清水建設が外販開始、重機オペの死角をカバーするAI監視「カワセミ」:安全衛生
清水建設は、建設現場での重機接触災害の根絶を目指し、AIで重機オペレーターの死角をカバーする車両搭載型の安全監視カメラシステムを開発した。画像解析AIは、さまざまな姿勢の骨格を機械学習しており、重機周辺でしゃがんでいたり、手荷物などに隠れていても、人の存在を検知する。
清水建設は、東京大学発AIベンチャーのLightblue、日本道路グループのエヌディーリース・システムと共同開発した建設重機用の車両搭載型安全監視カメラシステム「カワセミ」を商品化したと2023年11月1日発表した。日本道路の建設現場への導入を進めるとともに、同日からエヌディーリース・システムを通じて外部販売を開始した。
さまざまな姿勢の骨格を機械学習し、しゃがんだ状態でもAIが検知
カワセミは、画像解析AIを活用して建設重機オペレーターの死角となる後方にいる人や車両を瞬時に検知し、警告音、ライト点灯、モニター表示などでアラートを発報するカメラ監視システム。システム構成は、オペレーターの死角を監視する単眼カメラユニット、カメラユニットの撮影画像から人や車両の侵入を検知する画像解析AIサーバ、パトライト、監視モニターで、カメラユニットは重機の種類を問わずマグネットで簡単に固定可能だ。
既に製品化されている多くのカメラ監視システムは、人がしゃがんでいたり、手荷物などで体の一部が隠れていたりする場合は、検知精度が低下してしまうなど、機能面での制約があった。
その点で、カワセミの核となる画像解析AIは、さまざまな姿勢の骨格を機械学習し、しゃがんだ状態や手荷物などに隠れて体の一部が画像に映っていない場合でも、人の存在を検知する。また、骨格から推定した目や鼻、耳の位置関係をもとに、人物が重機を視認しているかもリアルタイムに判定する。そのため、アラート発報レベルを「注意」から「警告」へと段階的に上げるなどの運用が可能となり、アラートの影響で必要以上に作業が遅れる事態を回避できる。
さらに、人物に加えて車両を検知する機能も備えており、重機と車両の衝突回避にも効果を発揮する。
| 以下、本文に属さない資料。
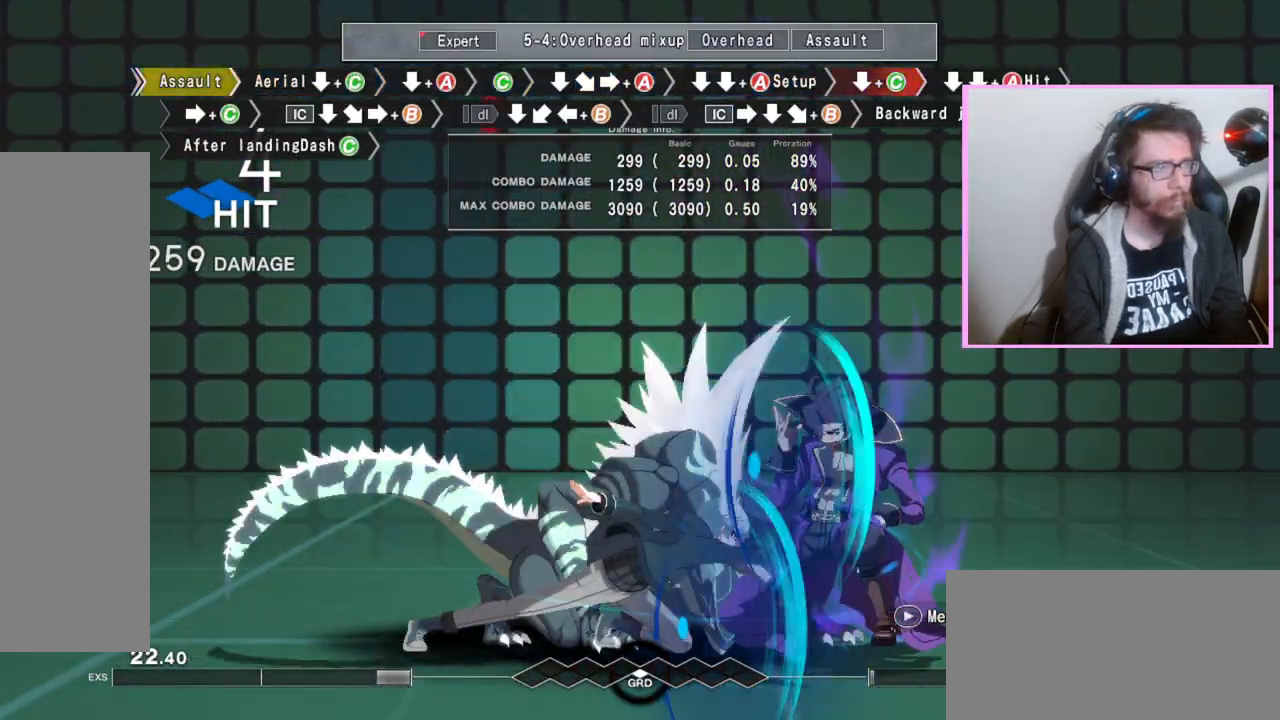
{"buttons": [], "events": []}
開発にあたっては、検出アルゴリズムの開発を清水建設とLightblue、販売計画の策定と販路開拓をエヌディーリース・システムが担当し、3社で現場実証に取り組んできた。今後は、清水建設と日本道路の建設現場への導入を進めるとともに、他の建設会社や道路工事会社への一般販売やリース販売にも注力していく。